* **Reading text**
═══
I have since moved to Blackwood which I am very happy with due to price, quality and availability of buying by the pallet. 

I know several folks who feed Black Gold and swear by it, but I wouldn't buy it personally due to what happened to me.


----------



## Guest

are you serious? Have you read the ingeredient panel on Black Gold, it isn't much better then pedigree and cost a lot more money


----------



## Latisha

dogfoodrep said:


> are you serious? Have you read the ingeredient panel on Black Gold, it isn't much better then pedigree and cost a lot more money


I am disapointed to find an Arkat rep speaking so negatively of competitive brands on a public forum. You may be speaking from your personal opinion but on this board, signed in as "dogfoodrep" you are representing your company. 

I have never used Black Gold but I have read their ingredient lists. Most of their formulas are still preserved with BHA. I refuse to feed anything to my dogs that contain this preservative.

Latisha


----------



## Mike Noel

I had a dog on it while with a trainer. She never had a solid stool that I saw and her coat was very dull. Plus she had a hard time keeping weight on. Now on Purina PP and she has normal stools and her coat looks great. It is VERY obvious what made the difference.

Have also seen a dog switched from BG to Blackwood and saw great results.


----------



## FOM

My dog was on Black Gold - kept loosing weight, went to double the amount of food and feeding twice daily, went to Vet for blood work, coat looked like crap - switched to Pro Plan (my Pro fed Black Gold, I feed Pro Plan) and he was back to normal weight in less than a week and his coat improved greatly!

Will not feed Black Gold to my dogs!!!

Lainee, Flash and Bullet


----------



## AmiableLabs

dogfoodrep said:


> are you serious? Have you read the ingeredient panel on Black Gold, it isn't much better then pedigree and cost a lot more money.


That is not true, unfair, and ethically irresponsible of you to say.

We fed Black Gold for many years and were very happy with it. (BHA is a human-grade preservative commonly used in hot dogs and bacon. And in their super-premium foods BG still chiefly use mixed tocopherols as a preservative, adding only the minutest needed amount of BHA.)
═══
* **Given material**
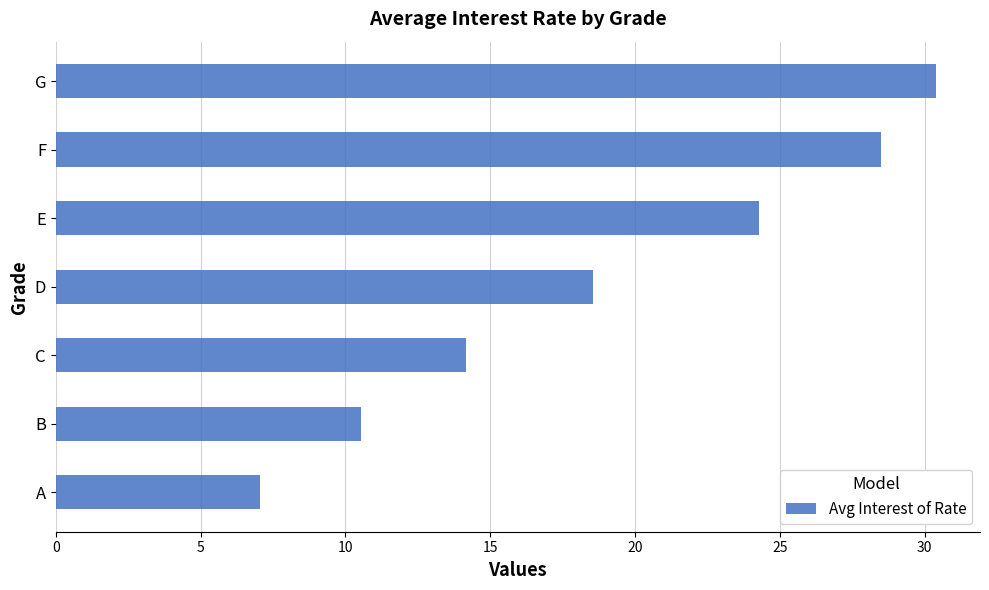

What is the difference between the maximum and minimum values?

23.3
═══
* **Directions**
Carry on the forum thread about Black Gold dog food from the point where it stops. The material has no connection to the dog food thread.

* **Output below**
But we lost our local source and have switched to Arkat since last September. Except for the price, we find Arkat's VF Formula exceeding Black Gold in every way.

Then you come one here and say this?! :evil: 

In all my years dealing with John Allen (owner of BG) not once did he bad mouth a competitor much less tell a lie about them comparing their ingredients to trash food!


----------



## Trevor Toberny

*.*

Has anyone tried the Extreme Dog Fuel.I used it and liked it just fine but feed Iams now and my dogs look good and there coats are very shiney and they have lots of energy.I would still fed EDF if I didnt have to go to Bass pro shops to buy it.


----------



## Losthwy

I can not comment one way or the other on the quality of the food. But, if you do have good results with it there is an distributor close to Colorado Springs who are very nice folks to deal with.


----------



## FOM

Losthwy said:


> I can not comment one way or the other on the quality of the food. But, if you do have good results with it there is an distributor close to Colorado Springs who are very nice folks to deal with.


It's the same folks he got his puppy from! :wink: When you going to bring that furball out to training? I pick Bullet up this weekend, plus another young derby dog - we will be getting the group up and running full swing!

Oh yeah I'll second what Losthwy said, they are great folks and HUGE supporters of the sport we all love! 

FOM


----------



## MikeBoley

While the folks who run BG are great dog folks, the food is less than desirable. My dogs had loose stooles, dull coats and could not keep weight on. The product was very inconsistent from bag to bag. Now on PP. Wont be switching anytime soon.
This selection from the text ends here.